# INSTRUCTION
An exact copy of the lines of the listing below between the "Ogni anno Clarivate Analytics com" line and the "рассказали в полиции." line, both included, is the whole answer; please omit the pictures.

# SOURCE INFORMATION
--------------------

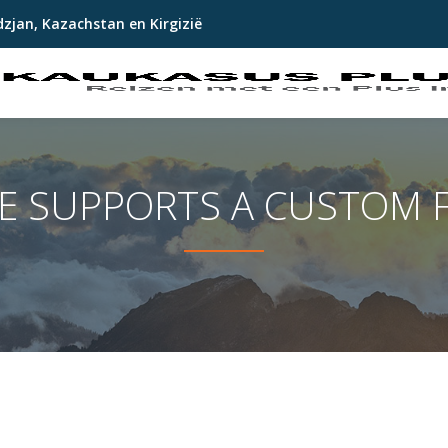
dzjan, Kazachstan en Kirgizië
ME SUPPORTS A CUSTOM 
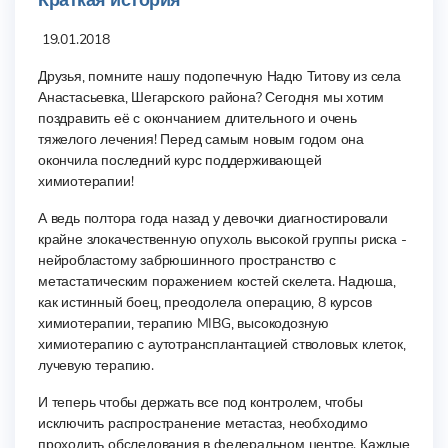
Краткая история
19.01.2018
Друзья, помните нашу подопечную Надю Титову из села
Анастасьевка, Шегарского района? Сегодня мы хотим
поздравить её с окончанием длительного и очень
тяжелого лечения! Перед самым новым годом она
окончила последний курс поддерживающей
химиотерапии!
А ведь полтора года назад у девочки диагностировали
крайне злокачественную опухоль высокой группы риска -
нейробластому забрюшинного пространство с
метастатическим поражением костей скелета. Надюша,
как истинный боец, преодолела операцию, 8 курсов
химиотерапии, терапию MIBG, высокодозную
химиотерапию с аутотрансплантацией стволовых клеток,
лучевую терапию.
И теперь чтобы держать все под контролем, чтобы
исключить распространение метастаз, необходимо
проходить обследования в федеральном центре. Каждые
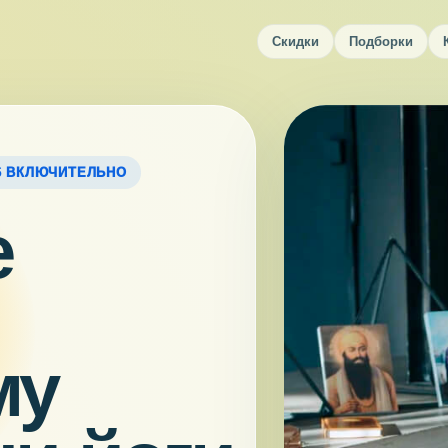
Скидки
Подборки
26 ВКЛЮЧИТЕЛЬНО
е
му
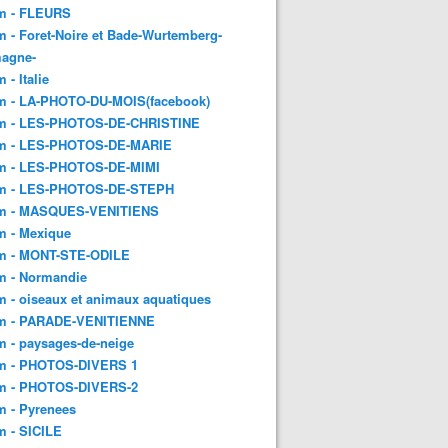
m - FLEURS
 - Foret-Noire et Bade-Wurtemberg-
magne-
 - Italie
m - LA-PHOTO-DU-MOIS(facebook)
m - LES-PHOTOS-DE-CHRISTINE
m - LES-PHOTOS-DE-MARIE
m - LES-PHOTOS-DE-MIMI
m - LES-PHOTOS-DE-STEPH
m - MASQUES-VENITIENS
m - Mexique
m - MONT-STE-ODILE
m - Normandie
 - oiseaux et animaux aquatiques
m - PARADE-VENITIENNE
 - paysages-de-neige
m - PHOTOS-DIVERS 1
m - PHOTOS-DIVERS-2
m - Pyrenees
m - SICILE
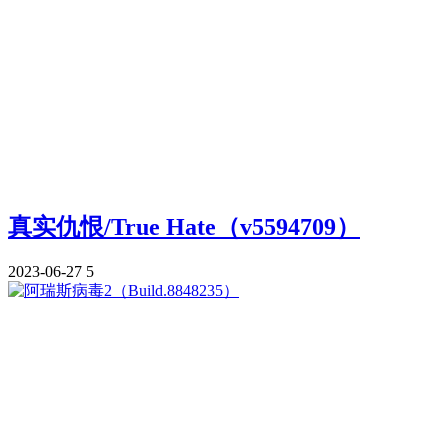
真实仇恨/True Hate（v5594709）
2023-06-27
5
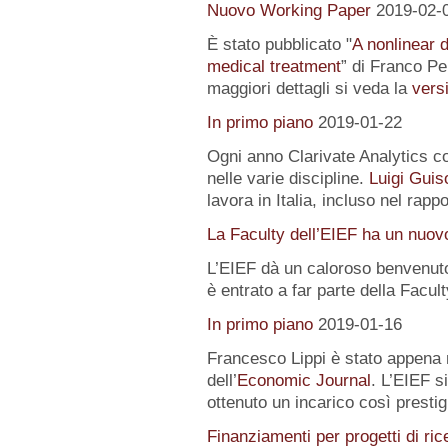
Nuovo Working Paper
2019-02-
È stato pubblicato "
A nonlinear 
medical treatment
” di Franco Pe
maggiori dettagli si veda la
versi
In primo piano
2019-01-22
Ogni anno Clarivate Analytics com
nelle varie discipline.
Luigi Guis
lavora in Italia, incluso nel rapp
La Faculty dell’EIEF ha un nuo
L’EIEF dà un caloroso benvenut
è entrato a far parte della Facu
In primo piano
2019-01-16
Francesco Lippi è stato appena 
dell’
Economic Journal
. L’EIEF s
ottenuto un incarico così presti
Finanziamenti per progetti di ric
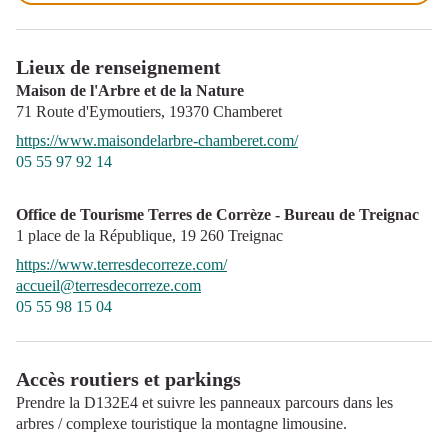
Lieux de renseignement
Maison de l'Arbre et de la Nature
71 Route d'Eymoutiers,
19370
Chamberet
https://www.maisondelarbre-chamberet.com/
05 55 97 92 14
Office de Tourisme Terres de Corrèze - Bureau de Treignac
1 place de la République,
19 260
Treignac
https://www.terresdecorreze.com/
accueil@terresdecorreze.com
05 55 98 15 04
Accès routiers et parkings
Prendre la D132E4 et suivre les panneaux parcours dans les
arbres / complexe touristique la montagne limousine.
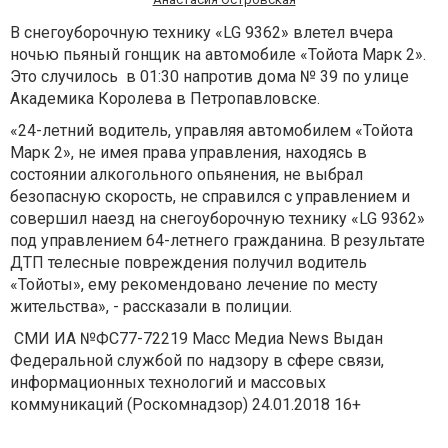
В снегоуборочную технику «LG 9362» влетел вчера
ночью пьяный гонщик на автомобиле «Тойота Марк 2».
Это случилось в 01:30 напротив дома № 39 по улице
Академика Королева в Петропавловске.
«24-летний водитель, управляя автомобилем «Тойота
Марк 2», не имея права управления, находясь в
состоянии алкогольного опьянения, не выбрал
безопасную скорость, не справился с управлением и
совершил наезд на снегоуборочную технику «LG 9362»
под управлением 64-летнего гражданина. В результате
ДТП телесные повреждения получил водитель
«Тойоты», ему рекомендовано лечение по месту
жительства», - рассказали в полиции.
СМИ ИА №ФС77-72219 Масс Медиа News Выдан
Федеральной службой по надзору в сфере связи,
информационных технологий и массовых
коммуникаций (Роскомнадзор) 24.01.2018 16+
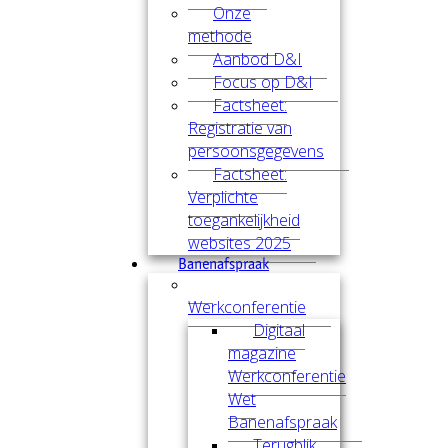
Onze
methode
Aanbod D&I
Focus op D&I
Factsheet:
Registratie van
persoonsgegevens
Factsheet:
Verplichte
toegankelijkheid
websites 2025
Banenafspraak
Werkconferentie
Digitaal
magazine
Werkconferentie
Wet
Banenafspraak
Terugblik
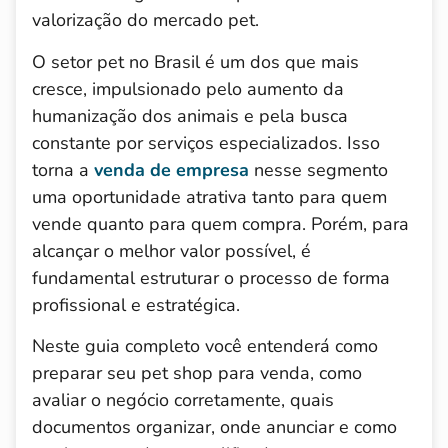
valorização do mercado pet.
O setor pet no Brasil é um dos que mais
cresce, impulsionado pelo aumento da
humanização dos animais e pela busca
constante por serviços especializados. Isso
torna a
venda de empresa
nesse segmento
uma oportunidade atrativa tanto para quem
vende quanto para quem compra. Porém, para
alcançar o melhor valor possível, é
fundamental estruturar o processo de forma
profissional e estratégica.
Neste guia completo você entenderá como
preparar seu pet shop para venda, como
avaliar o negócio corretamente, quais
documentos organizar, onde anunciar e como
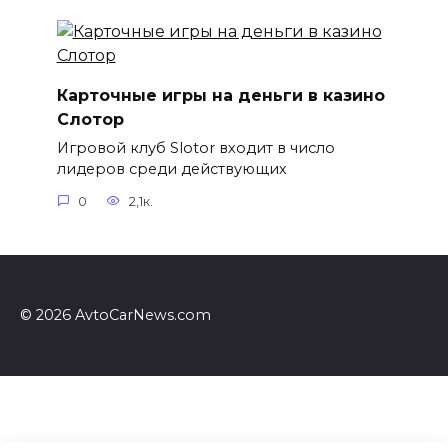
Карточные игры на деньги в казино
Слотор
Игровой клуб Slotor входит в число
лидеров среди действующих
0
2,1к.
© 2026 AvtoCarNews.com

--------------------

# ANSWER TO THE EXERCISE
Ogni anno Clarivate Analytics com
nelle varie discipline.
Luigi Guis
lavora in Italia, incluso nel rapp
La Faculty dell’EIEF ha un nuo
L’EIEF dà un caloroso benvenut
è entrato a far parte della Facu
In primo piano
2019-01-16
Francesco Lippi è stato appena 
dell’
Economic Journal
. L’EIEF s
ottenuto un incarico così presti
Finanziamenti per progetti di ric
Lieux de renseignement
Maison de l'Arbre et de la Nature
71 Route d'Eymoutiers,
19370
Chamberet
https://www.maisondelarbre-chamberet.com/
05 55 97 92 14
Office de Tourisme Terres de Corrèze - Bureau de Treignac
1 place de la République,
19 260
Treignac
https://www.terresdecorreze.com/
accueil@terresdecorreze.com
05 55 98 15 04
Accès routiers et parkings
Prendre la D132E4 et suivre les panneaux parcours dans les
arbres / complexe touristique la montagne limousine.
В снегоуборочную технику «LG 9362» влетел вчера
ночью пьяный гонщик на автомобиле «Тойота Марк 2».
Это случилось в 01:30 напротив дома № 39 по улице
Академика Королева в Петропавловске.
«24-летний водитель, управляя автомобилем «Тойота
Марк 2», не имея права управления, находясь в
состоянии алкогольного опьянения, не выбрал
безопасную скорость, не справился с управлением и
совершил наезд на снегоуборочную технику «LG 9362»
под управлением 64-летнего гражданина. В результате
ДТП телесные повреждения получил водитель
«Тойоты», ему рекомендовано лечение по месту
жительства», - рассказали в полиции.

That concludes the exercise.